Why do we need the media? Because my observations are trivial. That's why. You need communications experts, backed by deep scientists called "economists," to convince you that 2+2=5. That's hard work. That's why those people are paid lots of money and only the brightest succeed. Take "trickle down economics" for example. That's not even 2+2=5. It's more like 2+2=36376472828363828. But they pulled it off! And this very minute they're convincing you that the only way to deal with a thief who steals your money is to reward him with more of your money.

Barney Frank had more to say:

“People really hate you,” he said, imploring banks to do everything possible to avoid offending people.

When is the last time you "implored" someone to stop being offensive by stealing money from the very people they're offending and giving it to the offenders?

— Bernard Chazelle

Posted at February 20, 2009 03:50 PM


Posted by: Persona non grata at February 20, 2009 04:43 PM

IF YOU WANT REPRESENTATION ON YOUR TAXATION, THEN YOU MUST REPRESENT YOURSELF. Its the political realities of the new century. Call Pelosi @1-202-225-0100 SAY NO TO BANK BAILOUTS.

Posted by: Mike Meyer at February 20, 2009 05:26 PM

Nah, your angle is too radical, Class War rears its ugly head, and we don't want that.

Rather, let me try: the bankers are gods. You elect priests to please the gods, because if the gods get angry we are all fucked. Thus, by serving the gods, the priests, albeit indirectly, serve all of us too. And the media are here to remind us of that. What's wrong with this, liberal interpretation?
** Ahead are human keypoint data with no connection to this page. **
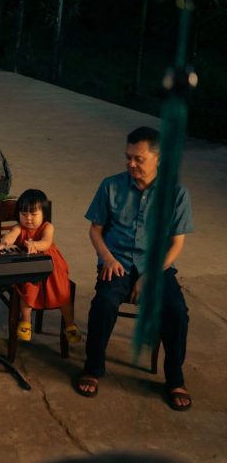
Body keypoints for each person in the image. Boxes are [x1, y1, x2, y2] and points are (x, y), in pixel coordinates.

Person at [76, 126, 194, 411]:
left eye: (138, 159)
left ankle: (175, 379)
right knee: (104, 303)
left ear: (158, 158)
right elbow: (95, 230)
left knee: (177, 311)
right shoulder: (111, 186)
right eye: (128, 157)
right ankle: (93, 367)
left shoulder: (176, 193)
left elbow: (176, 244)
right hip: (116, 263)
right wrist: (107, 258)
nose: (131, 164)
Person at [0, 189, 81, 343]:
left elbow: (46, 242)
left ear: (43, 214)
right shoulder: (19, 228)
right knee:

Posted by: abb1 at February 20, 2009 05:31 PM

Although I wholeheartedly agree with the diagram and the tone of your post, I think there is an omission in your dilemma. I think there is, at least theoretically speaking, a valid third possibility:

If the proposal were aiding the bankers conditionally on some change in their behaviour or the rules they have to abide by (such that the outcome were supposedly better for the people), then it would be possible to claim that withdrawing the aid due to their refusal to do so is not a punishment to the people nor the initial offer was against the interests of the people.

As I said, this is at least (and very probably not much more than) a logical possibility which breaks your dilemma.

Posted by: Federico Stafforini at February 20, 2009 06:51 PM

Tortured simile, or sommat:
pick your cartoonist and his/her style
Rupert Murdoch tossing a shoe at Obama with quote:
This is for threatening to nationalize banks!

Your work is inspirational (the intelligent designer didn't give us egalite in thinking, whose error was this?)

Posted by: woodyeofalb at February 20, 2009 08:55 PM

Bernard, why are none of the gallant representatives proposing any new regulations, instead of virtuously scolding the bankers? Because scolding works!

It's good to have you back, even if you seemingly fail to see the wisdom of scolding the powerful and refusing to regulate them.

Posted by: Jonathan Versen at February 20, 2009 10:29 PM

A most excellent and cogent analysis. And it does make irrelevant the labels of "liberal" and "conservative" for politicians. Their mock fights are staged to entertain us while our pockets are being picked.